April 23, 2023
By Ahmed Saeed & Asra Haque
LAHORE
Along a street adjacent to the boundary wall of a railway track cutting right across the Walton area’s Madina Colony stands Parveen’s home, its pink gate perpetually open from in the morning till 4 in the evening, for anyone in need.
Usually she and her family reside on the ground floor section, while Parveen runs a paralegal center out of the first floor portion.
The center, established in 2006 and formally incorporated into AGHS Legal Aid Cell’s Paralegal Programme in 2017, has been facilitating women (and even a few men) in accessing justice. Parveen’s own journey as a paralegal began in 1989 when a student of hers ran away from her family.
“Her family wanted her to stop studying and help her brother make yarn. She went to AGHS Legal Aid Cell, and they sent her to the shelter. Her family came to me and requested that I go with them because she refused to meet them without me there,” she recalled of her first encounter with the organization. “From then on, I would refer cases. I never realized that I was already doing part of the work a paralegal does.”

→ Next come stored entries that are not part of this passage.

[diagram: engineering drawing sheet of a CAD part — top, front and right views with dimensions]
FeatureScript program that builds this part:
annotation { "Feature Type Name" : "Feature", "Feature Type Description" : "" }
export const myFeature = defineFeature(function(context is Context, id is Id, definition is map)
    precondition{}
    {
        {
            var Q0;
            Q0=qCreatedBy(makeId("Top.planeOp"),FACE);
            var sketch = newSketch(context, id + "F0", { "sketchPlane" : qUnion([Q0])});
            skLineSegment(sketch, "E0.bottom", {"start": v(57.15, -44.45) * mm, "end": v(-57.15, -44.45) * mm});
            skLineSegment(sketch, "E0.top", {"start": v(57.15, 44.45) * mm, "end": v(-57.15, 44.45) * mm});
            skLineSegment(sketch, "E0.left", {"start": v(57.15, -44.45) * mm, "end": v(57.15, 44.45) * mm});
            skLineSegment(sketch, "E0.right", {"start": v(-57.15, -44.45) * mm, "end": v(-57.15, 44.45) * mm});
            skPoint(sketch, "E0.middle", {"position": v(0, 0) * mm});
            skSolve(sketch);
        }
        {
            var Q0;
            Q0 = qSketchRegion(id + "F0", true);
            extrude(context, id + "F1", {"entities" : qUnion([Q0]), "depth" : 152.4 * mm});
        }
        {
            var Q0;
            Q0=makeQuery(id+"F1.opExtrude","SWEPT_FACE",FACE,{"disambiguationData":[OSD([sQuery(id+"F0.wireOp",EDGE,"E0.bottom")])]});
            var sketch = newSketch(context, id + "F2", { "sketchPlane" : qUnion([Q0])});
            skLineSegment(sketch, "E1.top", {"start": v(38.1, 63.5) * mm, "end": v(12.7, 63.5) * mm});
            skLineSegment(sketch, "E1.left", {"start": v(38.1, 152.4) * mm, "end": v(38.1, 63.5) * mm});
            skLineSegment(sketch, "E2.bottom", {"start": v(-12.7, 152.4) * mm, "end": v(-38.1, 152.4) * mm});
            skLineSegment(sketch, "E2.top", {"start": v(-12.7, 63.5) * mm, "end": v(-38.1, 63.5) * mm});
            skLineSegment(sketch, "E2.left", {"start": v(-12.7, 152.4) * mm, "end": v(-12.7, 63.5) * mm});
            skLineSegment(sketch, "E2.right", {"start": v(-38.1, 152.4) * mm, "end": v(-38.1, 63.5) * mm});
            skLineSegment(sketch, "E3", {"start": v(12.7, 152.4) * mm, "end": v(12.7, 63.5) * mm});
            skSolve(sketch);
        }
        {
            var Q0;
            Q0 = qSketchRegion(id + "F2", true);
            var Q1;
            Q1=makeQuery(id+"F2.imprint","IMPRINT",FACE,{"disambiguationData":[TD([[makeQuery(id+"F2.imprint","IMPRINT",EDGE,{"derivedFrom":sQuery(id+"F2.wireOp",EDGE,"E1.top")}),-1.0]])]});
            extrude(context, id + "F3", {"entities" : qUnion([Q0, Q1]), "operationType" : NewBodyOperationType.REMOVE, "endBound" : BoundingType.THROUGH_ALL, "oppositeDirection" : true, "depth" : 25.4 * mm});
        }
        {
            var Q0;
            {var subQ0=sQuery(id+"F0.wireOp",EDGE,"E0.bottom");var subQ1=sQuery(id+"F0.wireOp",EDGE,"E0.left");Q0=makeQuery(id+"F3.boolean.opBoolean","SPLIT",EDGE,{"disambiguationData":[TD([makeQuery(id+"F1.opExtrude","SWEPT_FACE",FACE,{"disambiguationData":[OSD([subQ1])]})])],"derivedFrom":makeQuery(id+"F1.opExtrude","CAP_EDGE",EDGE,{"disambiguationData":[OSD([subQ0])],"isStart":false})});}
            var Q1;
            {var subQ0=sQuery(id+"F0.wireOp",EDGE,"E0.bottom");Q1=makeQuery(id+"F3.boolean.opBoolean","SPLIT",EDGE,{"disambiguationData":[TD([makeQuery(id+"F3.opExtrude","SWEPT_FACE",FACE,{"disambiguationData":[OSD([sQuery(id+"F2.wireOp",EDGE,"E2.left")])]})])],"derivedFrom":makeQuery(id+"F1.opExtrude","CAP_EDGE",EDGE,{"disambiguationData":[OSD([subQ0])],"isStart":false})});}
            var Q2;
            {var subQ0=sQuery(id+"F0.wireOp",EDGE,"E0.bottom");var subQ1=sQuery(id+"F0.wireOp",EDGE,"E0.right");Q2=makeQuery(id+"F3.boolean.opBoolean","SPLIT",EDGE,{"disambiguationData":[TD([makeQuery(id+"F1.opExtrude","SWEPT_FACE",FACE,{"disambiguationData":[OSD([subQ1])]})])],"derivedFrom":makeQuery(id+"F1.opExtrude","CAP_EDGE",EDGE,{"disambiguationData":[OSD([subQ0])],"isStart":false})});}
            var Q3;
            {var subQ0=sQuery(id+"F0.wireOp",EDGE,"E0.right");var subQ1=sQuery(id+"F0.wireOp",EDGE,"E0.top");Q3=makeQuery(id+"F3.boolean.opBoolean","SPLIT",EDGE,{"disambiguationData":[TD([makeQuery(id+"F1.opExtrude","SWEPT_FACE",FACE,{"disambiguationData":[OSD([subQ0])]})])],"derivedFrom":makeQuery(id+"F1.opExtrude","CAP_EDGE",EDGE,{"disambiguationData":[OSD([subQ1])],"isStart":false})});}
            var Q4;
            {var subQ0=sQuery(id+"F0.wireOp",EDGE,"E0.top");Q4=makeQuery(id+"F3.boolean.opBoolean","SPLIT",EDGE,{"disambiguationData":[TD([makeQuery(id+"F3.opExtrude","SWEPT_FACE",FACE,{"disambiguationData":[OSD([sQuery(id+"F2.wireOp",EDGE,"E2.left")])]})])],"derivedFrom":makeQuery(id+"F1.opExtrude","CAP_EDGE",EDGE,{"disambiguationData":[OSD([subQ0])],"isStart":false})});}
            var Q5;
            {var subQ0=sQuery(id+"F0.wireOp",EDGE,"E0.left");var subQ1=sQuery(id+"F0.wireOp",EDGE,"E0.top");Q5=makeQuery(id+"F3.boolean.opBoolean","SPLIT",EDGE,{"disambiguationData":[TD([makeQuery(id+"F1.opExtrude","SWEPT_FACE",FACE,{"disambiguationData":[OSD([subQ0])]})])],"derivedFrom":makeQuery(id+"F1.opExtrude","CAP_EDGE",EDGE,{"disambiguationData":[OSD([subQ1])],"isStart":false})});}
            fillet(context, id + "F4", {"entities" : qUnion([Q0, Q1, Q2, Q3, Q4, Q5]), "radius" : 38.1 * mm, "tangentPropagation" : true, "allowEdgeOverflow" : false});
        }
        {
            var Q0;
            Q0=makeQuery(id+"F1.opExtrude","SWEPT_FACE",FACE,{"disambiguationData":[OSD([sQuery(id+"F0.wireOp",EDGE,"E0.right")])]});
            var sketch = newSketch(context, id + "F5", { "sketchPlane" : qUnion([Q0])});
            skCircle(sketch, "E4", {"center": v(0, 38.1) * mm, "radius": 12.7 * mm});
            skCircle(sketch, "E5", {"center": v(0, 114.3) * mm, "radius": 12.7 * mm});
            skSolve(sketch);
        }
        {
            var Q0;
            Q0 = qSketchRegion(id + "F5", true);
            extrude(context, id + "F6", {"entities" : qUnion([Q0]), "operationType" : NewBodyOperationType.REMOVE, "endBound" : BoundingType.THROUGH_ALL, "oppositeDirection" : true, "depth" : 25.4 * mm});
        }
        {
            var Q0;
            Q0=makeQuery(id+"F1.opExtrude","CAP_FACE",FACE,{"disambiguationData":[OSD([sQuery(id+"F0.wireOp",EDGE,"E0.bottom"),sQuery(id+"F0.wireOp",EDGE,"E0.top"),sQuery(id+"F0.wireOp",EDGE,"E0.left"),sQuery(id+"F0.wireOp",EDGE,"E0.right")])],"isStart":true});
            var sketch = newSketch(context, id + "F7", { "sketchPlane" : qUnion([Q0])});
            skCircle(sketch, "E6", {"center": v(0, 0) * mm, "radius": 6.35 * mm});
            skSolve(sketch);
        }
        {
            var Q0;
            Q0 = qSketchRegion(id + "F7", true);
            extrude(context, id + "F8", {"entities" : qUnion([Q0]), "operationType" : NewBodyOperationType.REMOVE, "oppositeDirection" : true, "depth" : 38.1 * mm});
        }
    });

In 2000, she came to know of free paralegal training sessions conducted by AGHS lawyers and coordinators and signed up immediately. There she was given lessons in Constitutional rights and human rights legislation, and even given tours of police stations, jails, and courts to understand how the legal system works and how to navigate spaces where the legal system is enforced.
Parveen has since worked as a certified paralegal and more recently as the In-charge of her paralegal center in Madina Colony. Hers is one of 16 centers situated across Lahore and Kasur that are the bridge between women survivors of violence and free legal support provided by AGHS Legal Aid Cell.
Launched in 1980 by the late Asma Jahangir, AGHS Legal Aid Cell’s Paralegal Programme has been operating for the past 40 years or so to increase awareness of constitutional rights and laws pertaining to marriage, divorce and inheritance among women in Pakistan, as well connect destitute and vulnerable women to experienced lawyers free of cost.
In over 30 years of aiding women in need, Parveen has seen the fruits of her labour and others like her pay off.
“Things are a lot better off now than they were when I first started off,” she says. “Though there are times that we get certain cases that it makes me feel like everything we’ve worked so hard to achieve over the decades has been erased.”
“But giving up is not an option.”
Parveen believes that strong women are built with the support of their families and loved ones. In her case, her husband Ajmal Shah stood by her when she made the choice to become a paralegal and establish a center in the upper floor of their house.
“We think that people will say things, and that’s what deters people from doing the right thing. I never once doubted my wife’s work,” he says. “Some of the women that come to us are in need of so much help. All they need is someone to listen to them. How can we turn them away?”